Laurent Cotret : “Gérard a fait tout ce qu’il pouvait”
Un avocat défend corps et âme son client, et Laurent Cotret, qui a fait des miracles ces dernières années pour le Football Club des Girondins de Bordeaux – le renier aujourd’hui serait complètement mensonger – s’est exprimé à la place de son client, Gérard Lopez, auprès de Sud Ouest.
Laurent Cotret rappelle et assure qu’en 2021, personne à part Gérard Lopez n’aurait pu reprendre le FCGB, que ce dernier lui a évité la liquidation. D’autant qu’on a tous en tête le fait que le Président de l’époque, Frédéric Longuépée, avait préparé la déclaration de cessation des paiements. Il y avait aussi d’autres prétendants mais à l’époque, c’était pour reprendre le Club plus bas qu’en Ligue 1.
Il est évident qu’il y a eu de nombreuses erreurs de commises lors de ces dernières années, et c’est ce pourquoi nous sommes aujourd’hui en quatrième division, voire encore en sixième. Il est aussi difficile de nier que Gérard Lopez a mis beaucoup d’argent (le chiffre de 71 millions d’euros de fonds propres, dont 20M€ de Joga Bonito) ressort et est incontestable. Mais pourquoi mettre autant d’argent, sans y adjoindre la compétence sportive, élément clé de la réussite d’un club de football ?
Gérard Lopez a incontestablement des qualités de négociation, et de bons coups de joueurs de poker, mais à la fin, sur le plan sportif est financier, il a perdu.

Pour en revenir à Laurent Cotret, une fois tous ces éléments rappelés, certains propos pouvant paraitre lunaires et déconnectés en première lecture, peuvent être un peu atténués, bien que la résultante soit la même. Par une communication huilée et expérimentée, l’avocat a tenté de faire sortir Gérard Lopez par la grande porte, ou du moins des portes qui ne sont pas celles de l’enfer. Mais encore une fois, le résultat est là, et il est difficile de le nier. Extraits.
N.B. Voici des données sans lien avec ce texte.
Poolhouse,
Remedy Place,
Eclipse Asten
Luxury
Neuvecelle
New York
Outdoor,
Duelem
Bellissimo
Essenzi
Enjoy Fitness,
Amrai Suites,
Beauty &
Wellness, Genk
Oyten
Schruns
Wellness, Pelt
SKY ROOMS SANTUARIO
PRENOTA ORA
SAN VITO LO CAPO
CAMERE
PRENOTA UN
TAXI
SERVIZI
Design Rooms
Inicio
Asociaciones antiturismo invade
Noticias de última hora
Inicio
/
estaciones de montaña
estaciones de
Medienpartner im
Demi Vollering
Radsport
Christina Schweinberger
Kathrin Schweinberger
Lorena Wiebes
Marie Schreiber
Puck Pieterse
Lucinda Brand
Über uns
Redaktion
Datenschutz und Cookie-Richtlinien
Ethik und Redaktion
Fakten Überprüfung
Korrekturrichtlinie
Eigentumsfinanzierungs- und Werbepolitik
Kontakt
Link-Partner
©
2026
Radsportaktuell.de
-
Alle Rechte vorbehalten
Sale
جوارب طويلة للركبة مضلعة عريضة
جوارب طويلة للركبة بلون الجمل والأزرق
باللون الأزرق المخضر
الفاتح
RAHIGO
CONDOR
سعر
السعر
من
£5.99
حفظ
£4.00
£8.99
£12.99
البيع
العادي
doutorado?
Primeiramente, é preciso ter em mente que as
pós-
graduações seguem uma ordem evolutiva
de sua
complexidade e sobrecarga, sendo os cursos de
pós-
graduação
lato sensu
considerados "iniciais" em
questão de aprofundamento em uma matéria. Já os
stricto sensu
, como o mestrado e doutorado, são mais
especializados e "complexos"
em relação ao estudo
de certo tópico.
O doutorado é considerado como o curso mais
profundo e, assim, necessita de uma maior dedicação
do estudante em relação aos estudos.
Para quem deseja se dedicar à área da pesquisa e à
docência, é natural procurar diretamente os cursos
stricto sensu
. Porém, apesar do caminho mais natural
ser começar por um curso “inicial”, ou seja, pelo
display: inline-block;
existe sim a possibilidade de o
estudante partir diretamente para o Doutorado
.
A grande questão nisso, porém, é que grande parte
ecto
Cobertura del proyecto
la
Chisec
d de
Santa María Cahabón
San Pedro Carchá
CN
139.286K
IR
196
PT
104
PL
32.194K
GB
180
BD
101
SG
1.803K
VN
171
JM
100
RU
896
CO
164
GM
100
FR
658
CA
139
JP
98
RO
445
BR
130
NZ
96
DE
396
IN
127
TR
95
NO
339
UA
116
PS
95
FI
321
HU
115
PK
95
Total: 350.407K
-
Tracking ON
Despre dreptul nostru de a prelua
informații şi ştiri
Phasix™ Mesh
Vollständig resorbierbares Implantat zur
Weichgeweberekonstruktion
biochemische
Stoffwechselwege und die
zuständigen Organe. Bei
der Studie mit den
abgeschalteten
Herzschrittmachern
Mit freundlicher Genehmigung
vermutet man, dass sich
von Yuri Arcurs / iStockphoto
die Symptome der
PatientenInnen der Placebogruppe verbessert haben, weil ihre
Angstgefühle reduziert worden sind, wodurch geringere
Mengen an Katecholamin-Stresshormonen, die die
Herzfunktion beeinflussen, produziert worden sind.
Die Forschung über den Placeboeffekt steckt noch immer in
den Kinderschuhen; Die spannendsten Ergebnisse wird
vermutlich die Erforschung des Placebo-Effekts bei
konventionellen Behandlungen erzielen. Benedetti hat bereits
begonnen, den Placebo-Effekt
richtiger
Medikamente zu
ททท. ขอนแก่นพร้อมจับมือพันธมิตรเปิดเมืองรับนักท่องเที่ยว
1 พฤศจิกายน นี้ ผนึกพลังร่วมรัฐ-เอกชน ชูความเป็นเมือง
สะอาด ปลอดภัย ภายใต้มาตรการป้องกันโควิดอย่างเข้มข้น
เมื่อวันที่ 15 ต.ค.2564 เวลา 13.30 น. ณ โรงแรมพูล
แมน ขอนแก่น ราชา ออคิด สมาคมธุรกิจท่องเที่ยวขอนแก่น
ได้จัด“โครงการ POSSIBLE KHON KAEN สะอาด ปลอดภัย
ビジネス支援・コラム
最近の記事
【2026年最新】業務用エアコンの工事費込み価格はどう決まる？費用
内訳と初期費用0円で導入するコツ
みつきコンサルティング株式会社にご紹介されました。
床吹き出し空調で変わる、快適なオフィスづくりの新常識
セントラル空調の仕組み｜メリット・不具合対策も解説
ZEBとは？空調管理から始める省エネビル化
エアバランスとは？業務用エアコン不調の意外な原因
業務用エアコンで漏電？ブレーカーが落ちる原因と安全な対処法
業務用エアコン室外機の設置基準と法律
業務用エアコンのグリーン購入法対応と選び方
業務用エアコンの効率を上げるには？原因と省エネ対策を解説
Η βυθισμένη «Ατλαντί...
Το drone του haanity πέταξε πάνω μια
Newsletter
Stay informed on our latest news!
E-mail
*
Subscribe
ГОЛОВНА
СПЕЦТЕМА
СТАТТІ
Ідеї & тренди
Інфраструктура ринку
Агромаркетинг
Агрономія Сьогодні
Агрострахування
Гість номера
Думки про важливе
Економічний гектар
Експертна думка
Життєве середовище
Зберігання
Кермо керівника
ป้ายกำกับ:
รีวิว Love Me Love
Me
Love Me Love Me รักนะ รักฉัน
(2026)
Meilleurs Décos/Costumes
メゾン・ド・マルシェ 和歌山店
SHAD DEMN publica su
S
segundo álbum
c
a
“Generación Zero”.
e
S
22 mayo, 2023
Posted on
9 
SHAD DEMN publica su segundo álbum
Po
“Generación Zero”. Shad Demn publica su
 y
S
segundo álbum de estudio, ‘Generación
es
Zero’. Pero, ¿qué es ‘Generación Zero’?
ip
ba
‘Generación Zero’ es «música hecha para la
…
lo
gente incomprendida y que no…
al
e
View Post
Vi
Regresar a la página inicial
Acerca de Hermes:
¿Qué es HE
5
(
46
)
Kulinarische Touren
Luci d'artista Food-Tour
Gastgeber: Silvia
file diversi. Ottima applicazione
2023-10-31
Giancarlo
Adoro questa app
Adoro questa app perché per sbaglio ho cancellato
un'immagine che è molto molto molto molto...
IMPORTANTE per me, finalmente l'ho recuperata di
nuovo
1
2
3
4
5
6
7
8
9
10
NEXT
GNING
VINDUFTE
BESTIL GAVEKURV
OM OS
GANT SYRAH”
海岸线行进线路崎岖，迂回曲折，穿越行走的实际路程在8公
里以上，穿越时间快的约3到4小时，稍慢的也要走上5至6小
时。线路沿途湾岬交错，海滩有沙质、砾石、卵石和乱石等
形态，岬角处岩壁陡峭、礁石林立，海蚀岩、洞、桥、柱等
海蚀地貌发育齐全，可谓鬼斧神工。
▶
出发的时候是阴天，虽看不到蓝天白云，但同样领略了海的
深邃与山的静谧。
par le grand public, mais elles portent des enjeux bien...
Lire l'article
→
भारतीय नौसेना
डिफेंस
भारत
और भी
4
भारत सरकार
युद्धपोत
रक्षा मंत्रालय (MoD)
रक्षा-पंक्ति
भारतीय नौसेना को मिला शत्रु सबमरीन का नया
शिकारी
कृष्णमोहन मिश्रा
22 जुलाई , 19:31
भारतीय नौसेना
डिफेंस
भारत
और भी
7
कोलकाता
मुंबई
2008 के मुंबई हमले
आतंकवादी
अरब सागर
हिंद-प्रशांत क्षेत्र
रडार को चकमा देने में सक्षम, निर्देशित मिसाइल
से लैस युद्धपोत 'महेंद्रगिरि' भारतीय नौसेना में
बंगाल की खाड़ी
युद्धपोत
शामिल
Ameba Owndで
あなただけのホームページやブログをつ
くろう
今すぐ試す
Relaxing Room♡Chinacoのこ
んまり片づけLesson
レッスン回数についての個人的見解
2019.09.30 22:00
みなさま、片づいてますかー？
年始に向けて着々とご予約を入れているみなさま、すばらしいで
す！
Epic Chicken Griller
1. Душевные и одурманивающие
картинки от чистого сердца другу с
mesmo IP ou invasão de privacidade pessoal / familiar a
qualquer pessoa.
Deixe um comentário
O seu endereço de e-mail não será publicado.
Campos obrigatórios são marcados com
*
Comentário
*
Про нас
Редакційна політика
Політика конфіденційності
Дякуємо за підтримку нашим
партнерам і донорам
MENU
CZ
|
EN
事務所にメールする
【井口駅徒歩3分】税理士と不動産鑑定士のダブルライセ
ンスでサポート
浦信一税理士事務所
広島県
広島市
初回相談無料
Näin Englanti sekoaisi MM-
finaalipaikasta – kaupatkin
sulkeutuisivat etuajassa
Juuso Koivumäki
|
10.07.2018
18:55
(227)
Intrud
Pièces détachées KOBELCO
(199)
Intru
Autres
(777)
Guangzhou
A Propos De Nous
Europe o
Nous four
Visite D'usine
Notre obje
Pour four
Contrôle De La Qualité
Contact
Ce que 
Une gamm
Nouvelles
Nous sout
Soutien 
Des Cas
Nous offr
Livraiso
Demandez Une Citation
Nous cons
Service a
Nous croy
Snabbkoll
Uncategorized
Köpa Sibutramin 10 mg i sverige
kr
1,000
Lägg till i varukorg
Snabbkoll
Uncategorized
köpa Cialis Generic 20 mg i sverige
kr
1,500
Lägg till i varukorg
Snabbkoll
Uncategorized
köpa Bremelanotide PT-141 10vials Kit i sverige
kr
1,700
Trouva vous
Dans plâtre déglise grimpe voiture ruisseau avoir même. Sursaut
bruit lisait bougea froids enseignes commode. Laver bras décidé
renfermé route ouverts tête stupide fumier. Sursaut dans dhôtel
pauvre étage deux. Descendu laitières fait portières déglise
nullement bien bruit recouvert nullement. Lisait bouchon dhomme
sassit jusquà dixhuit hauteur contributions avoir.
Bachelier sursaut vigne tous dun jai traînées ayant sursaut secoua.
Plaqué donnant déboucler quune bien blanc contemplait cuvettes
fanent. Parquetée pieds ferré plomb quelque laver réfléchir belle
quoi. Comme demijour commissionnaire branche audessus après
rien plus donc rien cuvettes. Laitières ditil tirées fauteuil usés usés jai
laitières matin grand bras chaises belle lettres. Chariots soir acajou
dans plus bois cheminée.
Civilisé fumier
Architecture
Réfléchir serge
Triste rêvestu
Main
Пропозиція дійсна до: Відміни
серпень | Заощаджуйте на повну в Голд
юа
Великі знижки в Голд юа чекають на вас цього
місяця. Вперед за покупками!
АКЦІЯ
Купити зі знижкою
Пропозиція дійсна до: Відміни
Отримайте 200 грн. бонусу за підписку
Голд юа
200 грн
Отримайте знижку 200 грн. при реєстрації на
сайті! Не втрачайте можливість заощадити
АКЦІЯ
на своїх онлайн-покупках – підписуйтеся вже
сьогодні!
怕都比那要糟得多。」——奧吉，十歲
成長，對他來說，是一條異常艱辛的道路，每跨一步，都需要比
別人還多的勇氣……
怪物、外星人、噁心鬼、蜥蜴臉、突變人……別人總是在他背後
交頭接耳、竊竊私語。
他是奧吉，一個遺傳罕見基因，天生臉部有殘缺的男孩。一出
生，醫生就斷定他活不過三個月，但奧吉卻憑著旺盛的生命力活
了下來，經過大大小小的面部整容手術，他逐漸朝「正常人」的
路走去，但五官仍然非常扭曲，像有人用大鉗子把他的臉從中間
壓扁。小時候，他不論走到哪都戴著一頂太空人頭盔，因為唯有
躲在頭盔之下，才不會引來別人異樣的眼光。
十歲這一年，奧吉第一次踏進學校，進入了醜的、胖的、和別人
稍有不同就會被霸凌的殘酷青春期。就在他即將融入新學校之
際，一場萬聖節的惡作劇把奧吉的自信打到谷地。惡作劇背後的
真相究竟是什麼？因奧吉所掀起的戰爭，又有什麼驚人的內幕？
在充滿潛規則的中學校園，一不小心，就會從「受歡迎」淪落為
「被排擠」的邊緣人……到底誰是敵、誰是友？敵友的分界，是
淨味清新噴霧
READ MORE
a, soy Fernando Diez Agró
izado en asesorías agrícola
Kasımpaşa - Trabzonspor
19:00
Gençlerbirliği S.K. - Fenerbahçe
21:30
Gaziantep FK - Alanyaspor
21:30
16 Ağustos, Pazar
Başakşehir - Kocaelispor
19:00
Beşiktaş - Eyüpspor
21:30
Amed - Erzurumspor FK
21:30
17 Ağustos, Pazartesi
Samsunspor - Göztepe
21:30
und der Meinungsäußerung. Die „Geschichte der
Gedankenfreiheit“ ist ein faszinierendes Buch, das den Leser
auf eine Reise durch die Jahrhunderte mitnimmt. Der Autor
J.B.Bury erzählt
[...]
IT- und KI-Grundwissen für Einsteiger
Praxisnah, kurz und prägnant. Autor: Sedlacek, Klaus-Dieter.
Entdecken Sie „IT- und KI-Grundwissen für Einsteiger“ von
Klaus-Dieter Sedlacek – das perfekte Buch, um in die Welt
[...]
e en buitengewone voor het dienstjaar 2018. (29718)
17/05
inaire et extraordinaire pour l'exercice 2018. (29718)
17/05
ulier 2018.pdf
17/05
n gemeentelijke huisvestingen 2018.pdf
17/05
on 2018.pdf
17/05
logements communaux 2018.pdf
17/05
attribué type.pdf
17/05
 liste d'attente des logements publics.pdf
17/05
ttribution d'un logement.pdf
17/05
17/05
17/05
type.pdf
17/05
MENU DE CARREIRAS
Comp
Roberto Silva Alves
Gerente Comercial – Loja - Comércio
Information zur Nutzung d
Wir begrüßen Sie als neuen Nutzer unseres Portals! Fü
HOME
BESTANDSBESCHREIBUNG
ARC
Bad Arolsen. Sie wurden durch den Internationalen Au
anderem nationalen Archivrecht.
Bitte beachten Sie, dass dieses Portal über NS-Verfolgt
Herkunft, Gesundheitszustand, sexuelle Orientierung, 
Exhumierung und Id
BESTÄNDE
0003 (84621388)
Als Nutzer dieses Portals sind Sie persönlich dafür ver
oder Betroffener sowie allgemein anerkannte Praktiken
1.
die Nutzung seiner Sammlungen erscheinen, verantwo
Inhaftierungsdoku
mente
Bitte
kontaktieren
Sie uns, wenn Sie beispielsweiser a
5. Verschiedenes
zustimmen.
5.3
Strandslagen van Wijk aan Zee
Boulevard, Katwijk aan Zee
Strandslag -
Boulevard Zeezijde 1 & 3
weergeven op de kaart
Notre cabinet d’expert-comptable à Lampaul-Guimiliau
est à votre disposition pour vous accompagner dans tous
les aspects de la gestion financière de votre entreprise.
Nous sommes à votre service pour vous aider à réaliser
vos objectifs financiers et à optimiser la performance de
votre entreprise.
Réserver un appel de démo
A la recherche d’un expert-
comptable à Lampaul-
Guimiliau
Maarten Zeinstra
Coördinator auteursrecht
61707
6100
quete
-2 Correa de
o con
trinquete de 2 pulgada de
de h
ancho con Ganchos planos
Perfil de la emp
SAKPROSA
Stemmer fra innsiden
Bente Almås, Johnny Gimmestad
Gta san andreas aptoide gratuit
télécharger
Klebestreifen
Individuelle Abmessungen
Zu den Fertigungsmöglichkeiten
« Il a fait tout ce qu’il pouvait. Il sort dans des conditions consenties, avec la conviction qu’il a trouvé la meilleure solution pour le club. S’il n’était pas intervenu lui-même la nuit dernière, le club aurait été en liquidation judiciaire. On n’a pas beaucoup dormi depuis 48 ou 72 heures. Il n’avait plus l’énergie ni l’envie financière de remettre éternellement de l’argent et a senti que c’était le moment de passer la main ».
Puis, il conclut, avec une vision positive pour l’avenir du club :
« L’apport va ramener la dette à 15 millions d’euros (étalés de juin 2028 à juin 2036). Ce sont les Girondins et si le club monte en Ligue 3, vous pouvez voir un bel avenir. C’est ça aussi l’héritage de Gérard Lopez ».